■ Письменное задание 1
Процитируйте без изменений записи от строки, содержащей «Which series changed», до конца записей включительно. Картинки в ответ не включайте.

■ Текст упражнения
::::::::::
КОЗЕЛЬСК — прежде уездный, ныне районный центр Калужской области, один из древнейших русских городов. Местное старообрядчество было малочисленным. По данным середины 1830-х годов, около 400 человек (указывается и другая цифра — порядка 250), в 1843 году — около 350 человек (80 семейств), в середине 1870-х годов — 260 человек, в первой половине 1890-х годов — более 150. Общее население города в начале XX века — восемь тысяч с половиной человек. На примере Козельска, а также Сухинич хорошо видна роль купечества в церковной жизни. Именно купцы были попечителями моленных, инициаторами рукоположения или перевода священников, посредниками и ходатаями перед властью.
*
В начале девятнадцатого века моленная в Козельске находилась при доме купца Райцова. Райцовы были известными в городе людьми, дружили (и могли позволить себе ссориться) с высшими властями города. В 1814 году моленная сгорела от попадания молнии, и ее перенесли в другое помещение, также принадлежавшее Райцовым[1].
Зимой 1823 года при новой моленной появился священник, но через три месяца он был арестован. В середине 1830-х годов поселился в городе еще один батюшка, отец Петр Львов из села Семеновского Белевского уезда Тульской губернии. По распоряжению Николая I священника хотели было выслать обратно в Тулу. Но в конце мая 1836 года отец Петр уехал из Козельска неизвестно куда[2]. Зато фамилия Райцовых сопровождает исследователя на протяжении многих десятилетий.
::::::::::
■ Предоставленные записи
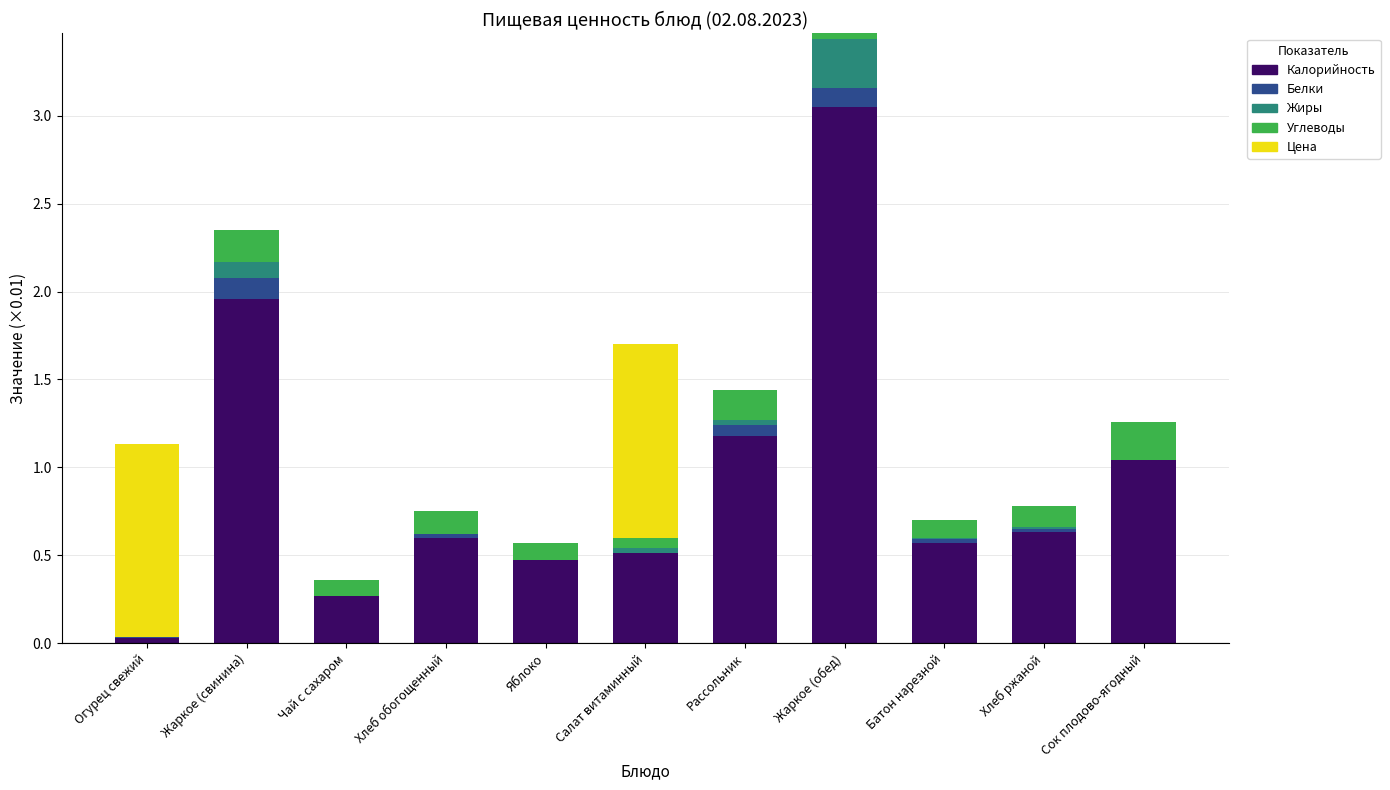

What is the total value across all series at Сок плодово-ягодный?

1.3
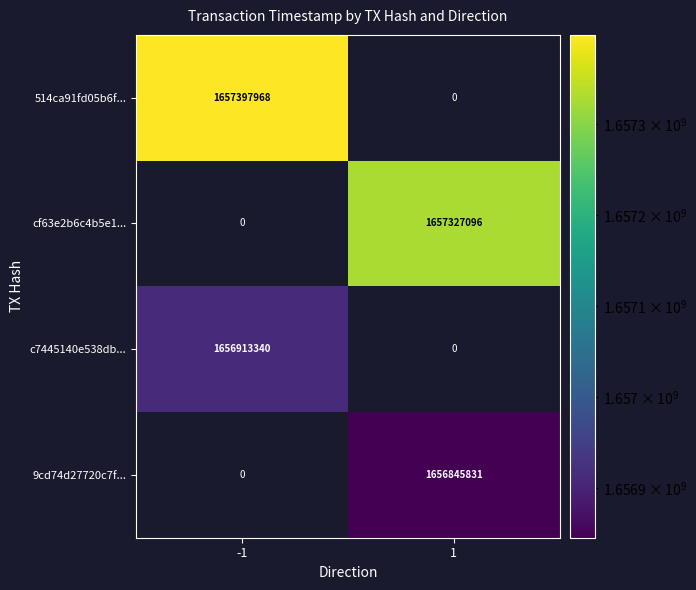

Which series changed the most between -1 and 1?

514ca91fd05b6f...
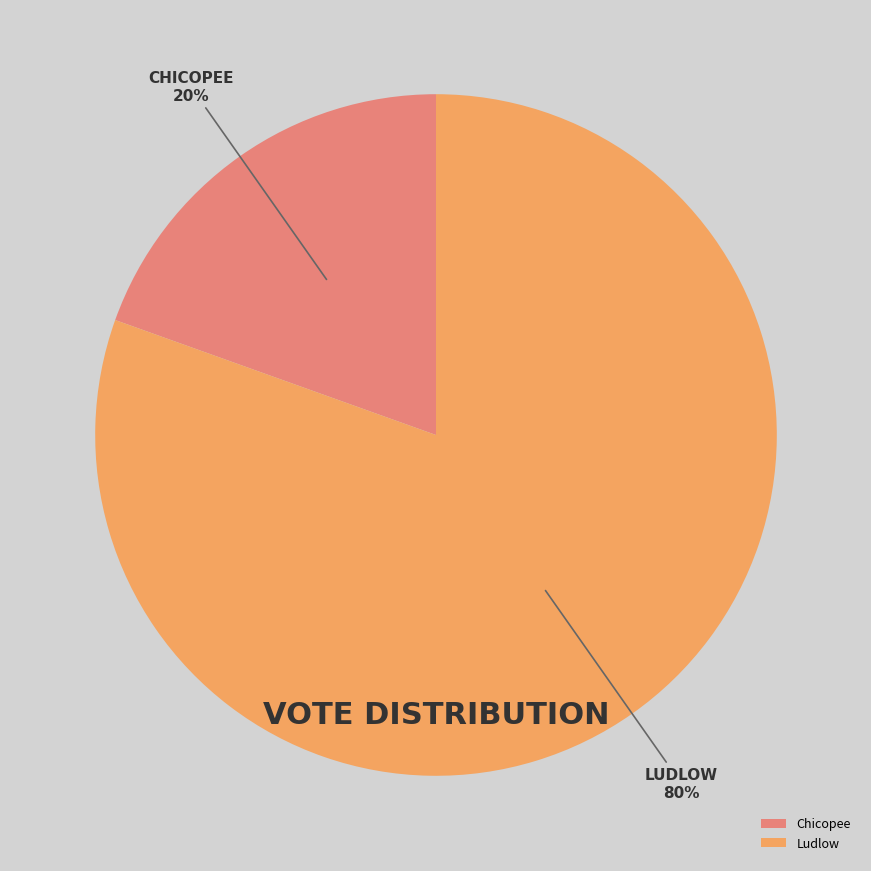

How many segments does this pie chart have?

2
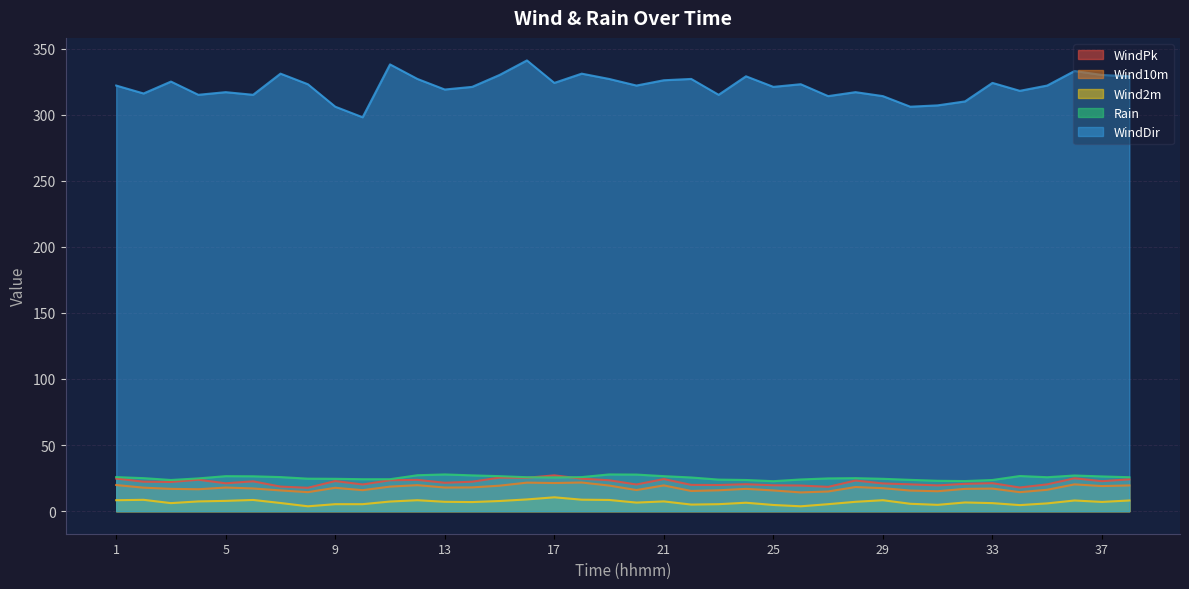

What is the spread (max minus min) of values at 14?

314.1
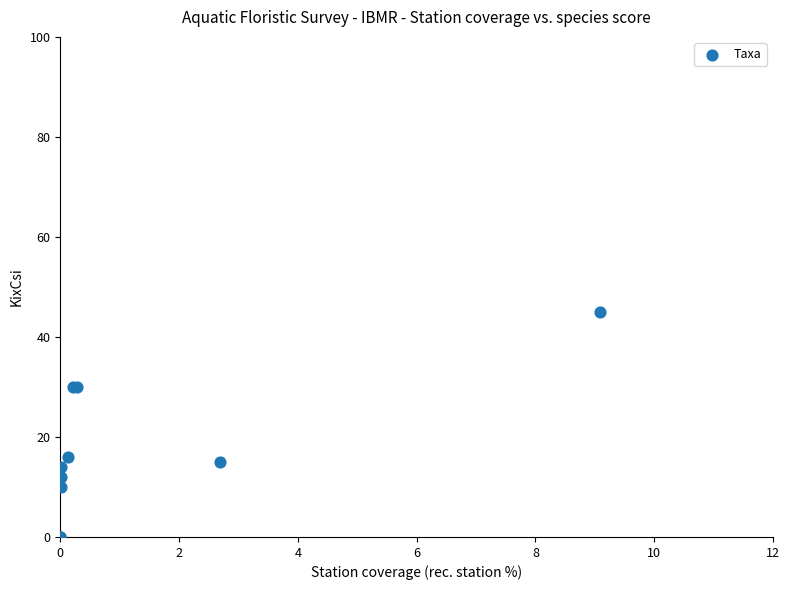

What Y value in the scatter plot is closest to 22?

16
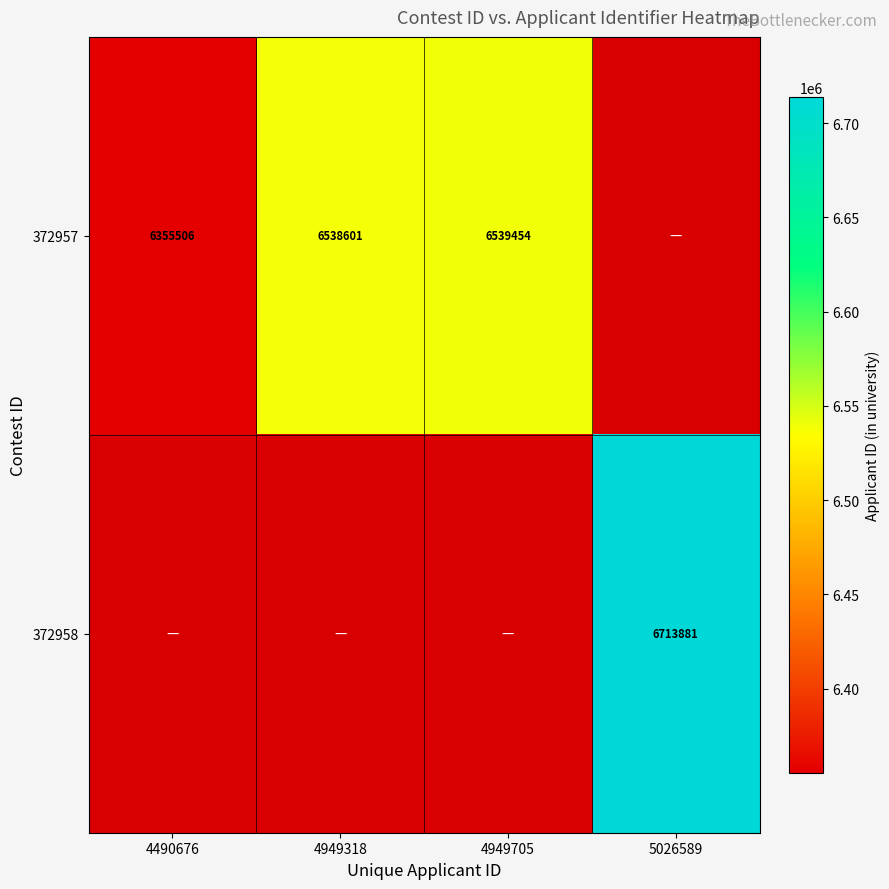

The value of 372957 at 4949705 is 6539454. True or false?

True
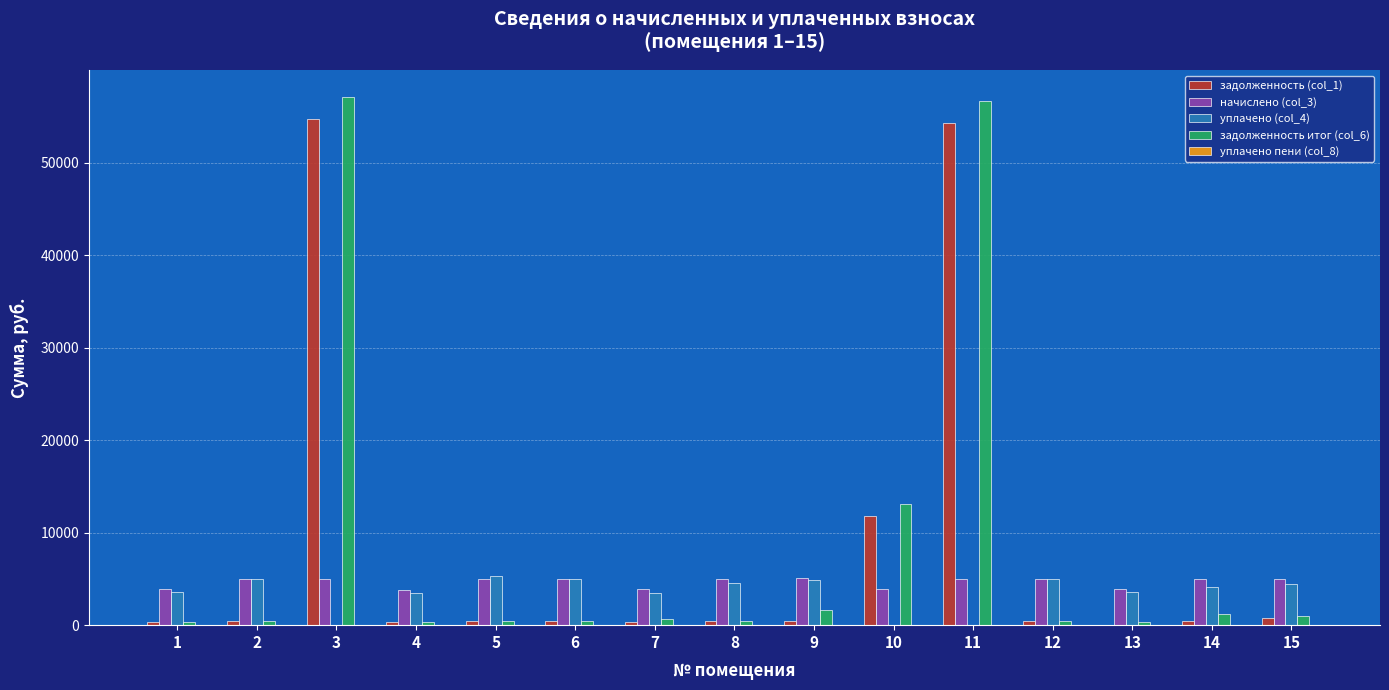

How many positive values does the задолженность (col_1) series have?

14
::::::::::
■ Письменное задание 2
Перепишите отрывок текста о старообрядцах Козельска от «КОЗЕЛЬСК — прежде» до «ходатаями перед властью.» включительно, заменив «купечества» на «торгового сословия».

■ Поле ответа 1
Which series changed the most between -1 and 1?

514ca91fd05b6f...

How many segments does this pie chart have?

2

What is the spread (max minus min) of values at 14?

314.1

What Y value in the scatter plot is closest to 22?

16

The value of 372957 at 4949705 is 6539454. True or false?

True

How many positive values does the задолженность (col_1) series have?

14

■ Поле ответа 2
КОЗЕЛЬСК — прежде уездный, ныне районный центр Калужской области, один из древнейших русских городов. Местное старообрядчество было малочисленным. По данным середины 1830-х годов, около 400 человек (указывается и другая цифра — порядка 250), в 1843 году — около 350 человек (80 семейств), в середине 1870-х годов — 260 человек, в первой половине 1890-х годов — более 150. Общее население города в начале XX века — восемь тысяч с половиной человек. На примере Козельска, а также Сухинич хорошо видна роль торгового сословия в церковной жизни. Именно купцы были попечителями моленных, инициаторами рукоположения или перевода священников, посредниками и ходатаями перед властью.